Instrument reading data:

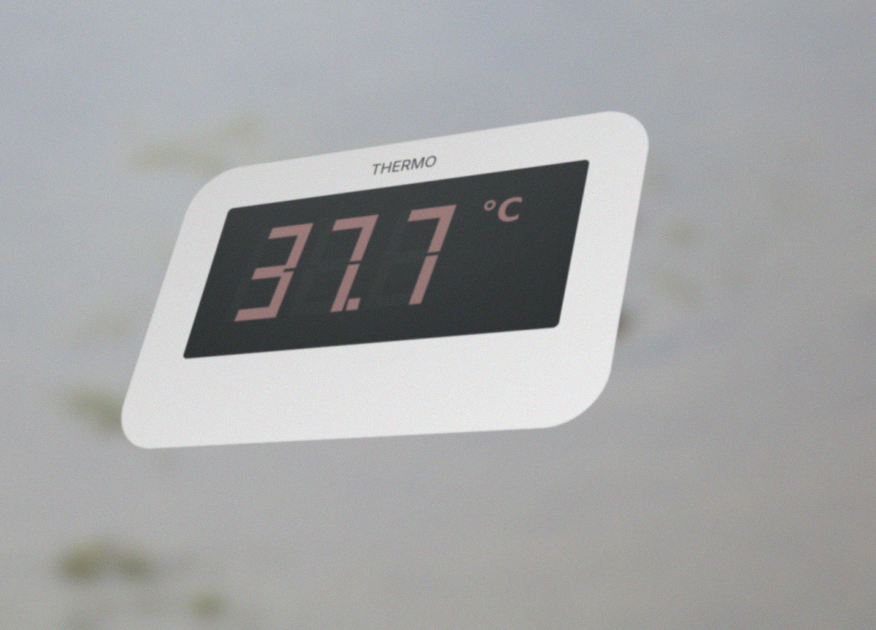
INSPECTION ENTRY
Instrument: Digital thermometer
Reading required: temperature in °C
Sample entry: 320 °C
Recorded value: 37.7 °C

What is needed: Copy out the data above with every "Sample entry" swapped for "Example entry", leaving all else unchanged. Omit the pictures from your copy.

Result below:
INSPECTION ENTRY
Instrument: Digital thermometer
Reading required: temperature in °C
Example entry: 320 °C
Recorded value: 37.7 °C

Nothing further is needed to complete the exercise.